• _What the task requires_
Look through the data below and show every line that includes "Sanktionen".

▼

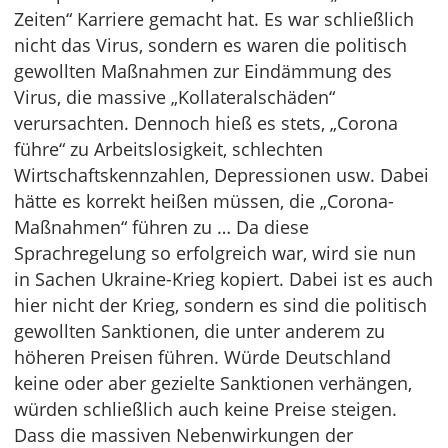
Zeiten“ Karriere gemacht hat. Es war schließlich
nicht das Virus, sondern es waren die politisch
gewollten Maßnahmen zur Eindämmung des
Virus, die massive „Kollateralschäden“
verursachten. Dennoch hieß es stets, „Corona
führe“ zu Arbeitslosigkeit, schlechten
Wirtschaftskennzahlen, Depressionen usw. Dabei
hätte es korrekt heißen müssen, die „Corona-
Maßnahmen“ führen zu … Da diese
Sprachregelung so erfolgreich war, wird sie nun
in Sachen Ukraine-Krieg kopiert. Dabei ist es auch
hier nicht der Krieg, sondern es sind die politisch
gewollten Sanktionen, die unter anderem zu
höheren Preisen führen. Würde Deutschland
keine oder aber gezielte Sanktionen verhängen,
würden schließlich auch keine Preise steigen.
Dass die massiven Nebenwirkungen der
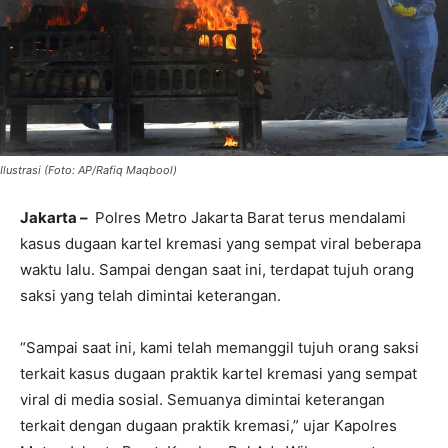
Ilustrasi (Foto: AP/Rafiq Maqbool)
Jakarta –
Polres Metro Jakarta Barat terus mendalami
kasus dugaan kartel kremasi yang sempat viral beberapa
waktu lalu. Sampai dengan saat ini, terdapat tujuh orang
saksi yang telah dimintai keterangan.
“Sampai saat ini, kami telah memanggil tujuh orang saksi
terkait kasus dugaan praktik kartel kremasi yang sempat
viral di media sosial. Semuanya dimintai keterangan
terkait dengan dugaan praktik kremasi,” ujar Kapolres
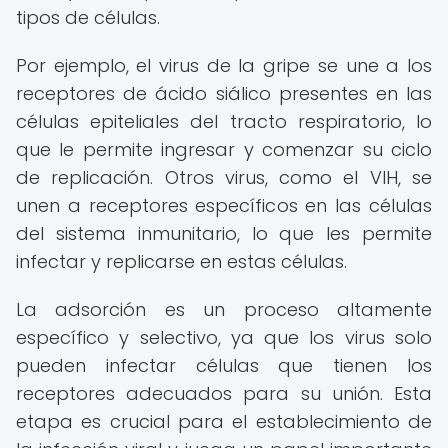
tipos de células.
Por ejemplo, el virus de la gripe se une a los
receptores de ácido siálico presentes en las
células epiteliales del tracto respiratorio, lo
que le permite ingresar y comenzar su ciclo
de replicación. Otros virus, como el VIH, se
unen a receptores específicos en las células
del sistema inmunitario, lo que les permite
infectar y replicarse en estas células.
La adsorción es un proceso altamente
específico y selectivo, ya que los virus solo
pueden infectar células que tienen los
receptores adecuados para su unión. Esta
etapa es crucial para el establecimiento de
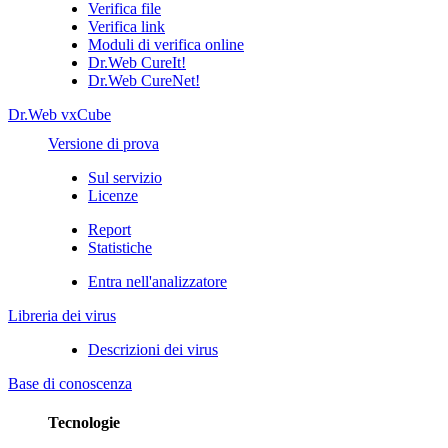
Verifica file
Verifica link
Moduli di verifica online
Dr.Web CureIt!
Dr.Web CureNet!
Dr.Web vxCube
Versione di prova
Sul servizio
Licenze
Report
Statistiche
Entra nell'analizzatore
Libreria dei virus
Descrizioni dei virus
Base di conoscenza
Tecnologie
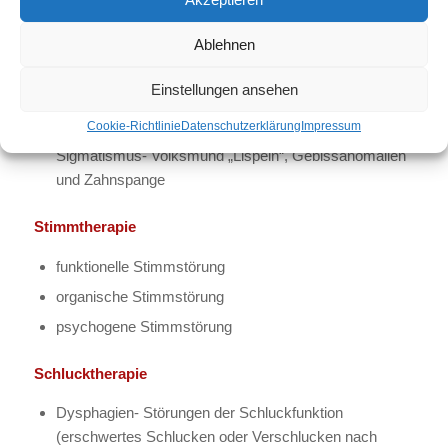
Dysarthrien: Störung des Sprechens, der Stimme und
Ablehnen
Atmung, u.a. bei M. Parkinson, Schlaganfällen,
Alzheimer, Multiple Sklerose, Hirntumoren, Hirnbluten
Einstellungen ansehen
myofunktionelle Störungen: zu schwache
Cookie-Richtlinie
Datenschutzerklärung
Impressum
Mundmuskulatur, Folge: fehlerhaftes Schlucken,
Sigmatismus- Volksmund „Lispeln“, Gebissanomalien
und Zahnspange
Stimmtherapie
funktionelle Stimmstörung
organische Stimmstörung
psychogene Stimmstörung
Schlucktherapie
Dysphagien- Störungen der Schluckfunktion
(erschwertes Schlucken oder Verschlucken nach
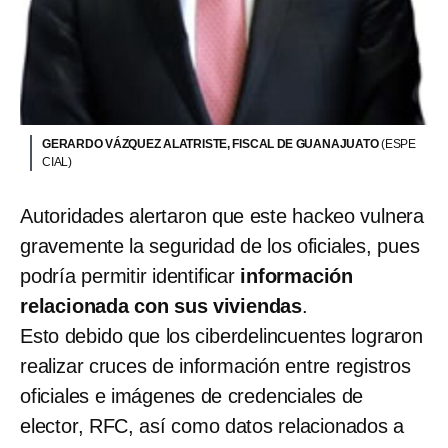
GERARDO VÁZQUEZ ALATRISTE, FISCAL DE GUANAJUATO
(ESPE
CIAL)
Autoridades alertaron que este hackeo vulnera
gravemente la seguridad de los oficiales, pues
podría permitir identificar
información
relacionada con sus viviendas
.
Esto debido que los ciberdelincuentes lograron
realizar cruces de información entre registros
oficiales e imágenes de credenciales de
elector, RFC, así como datos relacionados a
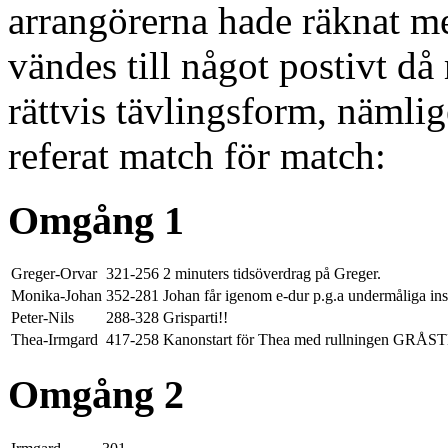
arrangörerna hade räknat me
vändes till något postivt 
rättvis tävlingsform, nämlig
referat match för match:
Omgång 1
Greger-Orvar
321-256
2 minuters tidsöverdrag på Greger.
Monika-Johan
352-281
Johan får igenom e-dur p.g.a undermåliga inst
Peter-Nils
288-328
Grisparti!!
Thea-Irmgard
417-258
Kanonstart för Thea med rullningen GRÅSTEN
Omgång 2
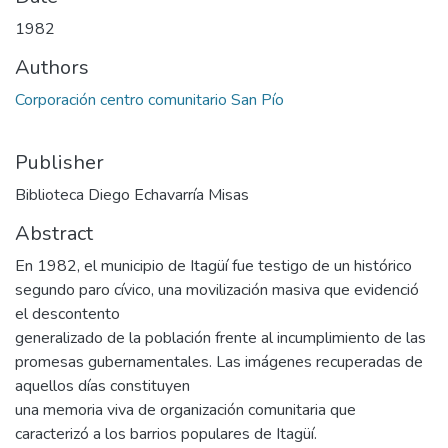
1982
Authors
Corporación centro comunitario San Pío
Publisher
Biblioteca Diego Echavarría Misas
Abstract
En 1982, el municipio de Itagüí fue testigo de un histórico
segundo paro cívico, una movilización masiva que evidenció
el descontento
generalizado de la población frente al incumplimiento de las
promesas gubernamentales. Las imágenes recuperadas de
aquellos días constituyen
una memoria viva de organización comunitaria que
caracterizó a los barrios populares de Itagüí.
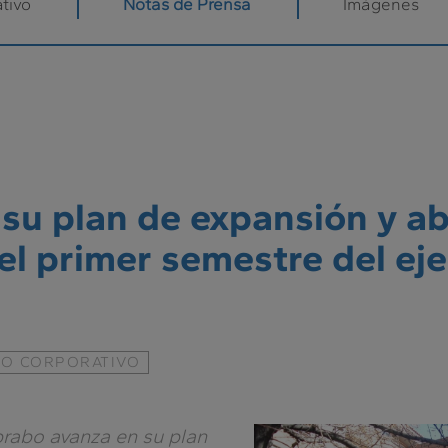
tivo
Notas de Prensa
Imágenes
su plan de expansión y a
l primer semestre del eje
O CORPORATIVO
rabo avanza en su plan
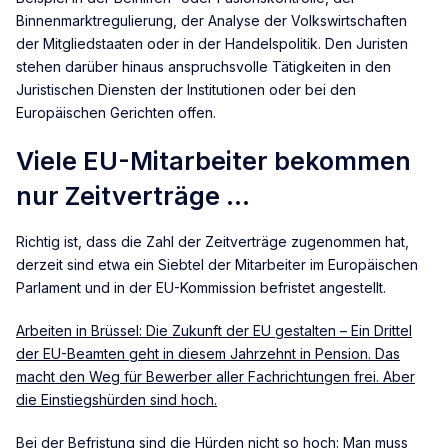
Binnenmarktregulierung, der Analyse der Volkswirtschaften
der Mitgliedstaaten oder in der Handelspolitik. Den Juristen
stehen darüber hinaus anspruchsvolle Tätigkeiten in den
Juristischen Diensten der Institutionen oder bei den
Europäischen Gerichten offen.
Viele EU-Mitarbeiter bekommen
nur Zeitverträge …
Richtig ist, dass die Zahl der Zeitverträge zugenommen hat,
derzeit sind etwa ein Siebtel der Mitarbeiter im Europäischen
Parlament und in der EU-Kommission befristet angestellt.
Arbeiten in Brüssel: Die Zukunft der EU gestalten – Ein Drittel
der EU-Beamten geht in diesem Jahrzehnt in Pension. Das
macht den Weg für Bewerber aller Fachrichtungen frei. Aber
die Einstiegshürden sind hoch.
Bei der Befristung sind die Hürden nicht so hoch: Man muss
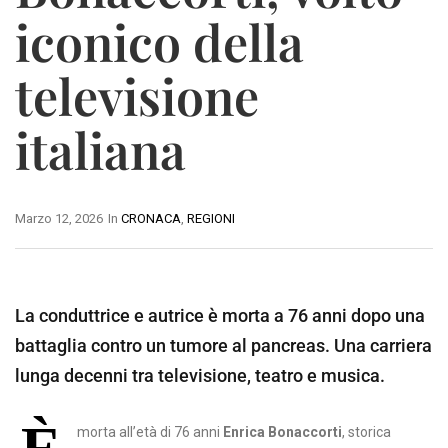
iconico della
televisione
italiana
Marzo 12, 2026
In
CRONACA
,
REGIONI
La conduttrice e autrice è morta a 76 anni dopo una
battaglia contro un tumore al pancreas. Una carriera
lunga decenni tra televisione, teatro e musica.
morta all’età di 76 anni
Enrica Bonaccorti
, storica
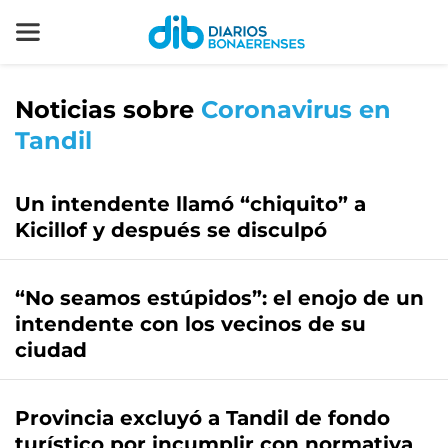
Noticias sobre
Coronavirus en
Tandil
Un intendente llamó “chiquito” a
Kicillof y después se disculpó
“No seamos estúpidos”: el enojo de un
intendente con los vecinos de su
ciudad
Provincia excluyó a Tandil de fondo
turístico por incumplir con normativa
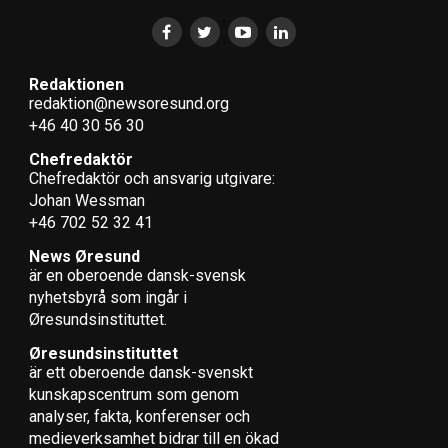
Redaktionen
redaktion@newsoresund.org
+46 40 30 56 30
Chefredaktör
Chefredaktör och ansvarig utgivare:
Johan Wessman
+46 702 52 32 41
News Øresund
är en oberoende dansk-svensk
nyhets­byrå som ingår i
Øresundsinstituttet.
Øresundsinstituttet
är ett oberoende dansk-svenskt
kunskapscentrum som genom
analyser, fakta, konferenser och
medieverksamhet bidrar till en ökad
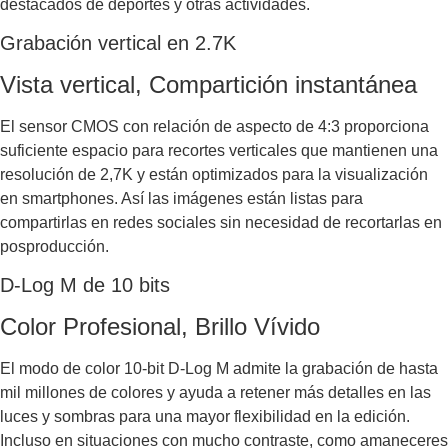
destacados de deportes y otras actividades.
Grabación vertical en 2.7K
Vista vertical, Compartición instantánea
El sensor CMOS con relación de aspecto de 4:3 proporciona
suficiente espacio para recortes verticales que mantienen una
resolución de 2,7K y están optimizados para la visualización
en smartphones. Así las imágenes están listas para
compartirlas en redes sociales sin necesidad de recortarlas en
posproducción.
D-Log M de 10 bits
Color Profesional, Brillo Vívido
El modo de color 10-bit D-Log M admite la grabación de hasta
mil millones de colores y ayuda a retener más detalles en las
luces y sombras para una mayor flexibilidad en la edición.
Incluso en situaciones con mucho contraste, como amaneceres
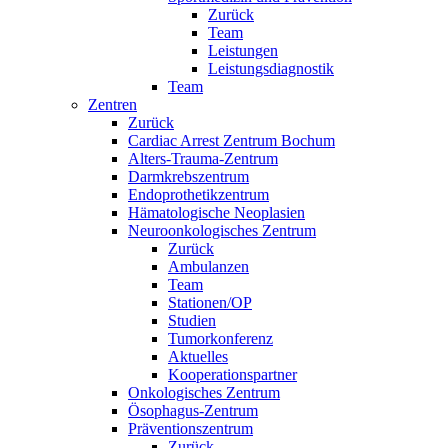
Zurück
Team
Leistungen
Leistungsdiagnostik
Team
Zentren
Zurück
Cardiac Arrest Zentrum Bochum
Alters-Trauma-Zentrum
Darmkrebszentrum
Endoprothetikzentrum
Hämatologische Neoplasien
Neuroonkologisches Zentrum
Zurück
Ambulanzen
Team
Stationen/OP
Studien
Tumorkonferenz
Aktuelles
Kooperationspartner
Onkologisches Zentrum
Ösophagus-Zentrum
Präventionszentrum
Zurück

▲

• _Result of the exercise_
gewollten Sanktionen, die unter anderem zu
keine oder aber gezielte Sanktionen verhängen,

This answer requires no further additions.